Informasi itu diperoleh, ketika Suharsono bertemu Sultan di Kepatihan, Yogyakarta, hari ini, 30 Maret 2016. “Bukan melarang sebenarnya. Tapi nanti sudah mengeluarkan banyak biaya membangun hotel, ternyata tidak ada yang menginap,” kata Suharsono saat ditemui di Kepatihan Yogyakarta.
Pertimbangan Sultan, menurut Suharsono, karena obyek wisatanya saling berdekatan. Sultan pun menyarankan, pembangunan hotel lebih baik di daerah perbatasan antara Bantul dan daerah lainnya. “Misalnya perbatasan Bantul-Yogyakarta, di Prawirotaman.
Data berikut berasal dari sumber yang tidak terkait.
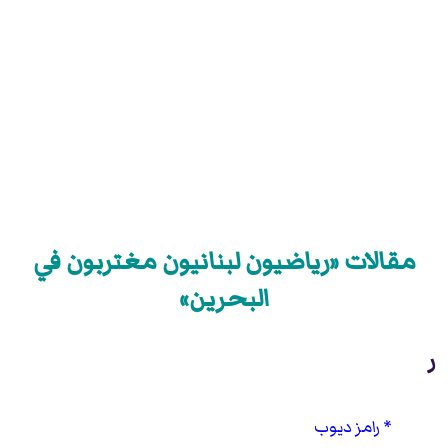
مقالات «رياضيون لبنانيون مغتربون في
البحرين»
ر
رامز ديوب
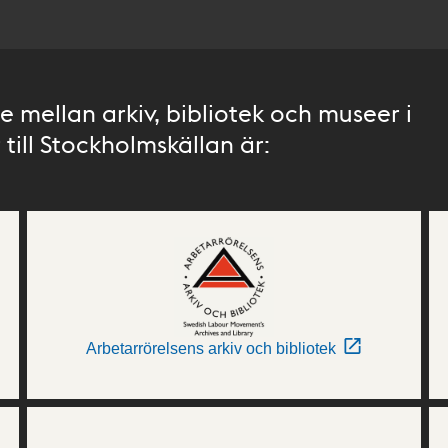
 mellan arkiv, bibliotek och museer i
till Stockholmskällan är:
Arbetarrörelsens arkiv och bibliotek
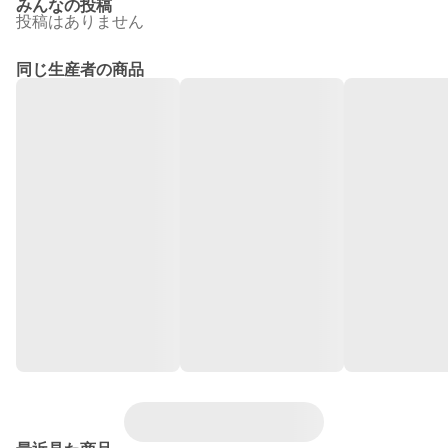
みんなの投稿
投稿はありません
同じ生産者の商品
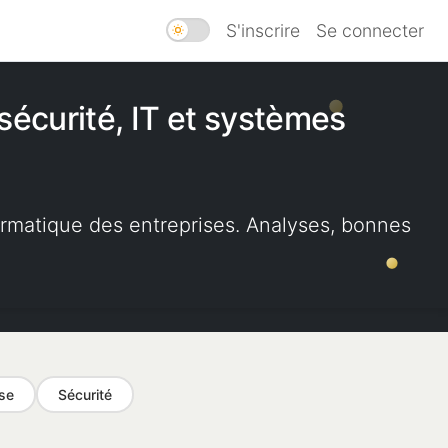
S'inscrire
Se connecter
sécurité, IT et systèmes
formatique des entreprises. Analyses, bonnes
.
ise
Sécurité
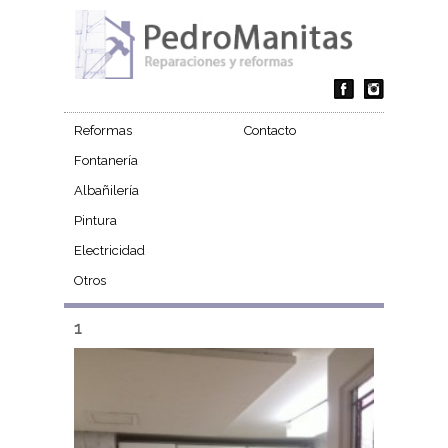
Reformas
Contacto
Fontanería
Albañilería
Pintura
Electricidad
Otros
1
Di bekas lahan kampus STIE Kerjasama,” kata Suharsono.
Pertimbangan lain, karena ada persyaratan tertentu pembangunan hotel di kawasan pesisir. Apalagi terdapat gumuk pasir di Pantai Parangtritis yang merupakan kawasan geoheritage yang harus dilindungi.
Sekretaris Daerah Bantul Riyantono, yang mendampingi menambahkan, pengembangan hotel di Bantul perlu ada kajian-kajian lebih dalam. “Pak Gubernur melihat dari feasibility-nya. Apalagi jarak Bantul dengan Yogyakarta dekat,” katanya.
Pengembangan pembangunan hotel di kawasan pesisir tersebut, diakui Suharsono, merupakan wacana penataan Parangtritis yang akan diubah menyerupai Bali. Lantaran pembangunan hotel berbintang tidak memungkinkan, Suharsono akan menjalankan rencana kedua, yakni penataan warung-warung di pantai itu. “Akan kami data. Jadi yang dari Klaten, Solo, luar Bantul silakan pergi dulu,” kata Suharsono.
Koordinator Aliansi Rakyat Menolak Penggusuran (ARMP), Watin, meminta agar pembangunan hotel menggunakan lahan-lahan tidak produktif. Seperti kawasan ujung timur Parangtritis yang berdekatan dengan bekas terminal. “Karena biasanya kalau dibangun hotel itu pakai lahan produktif. Tata ruang kotanya malah diorak-arik,” katanya saat dihubungi Tempo.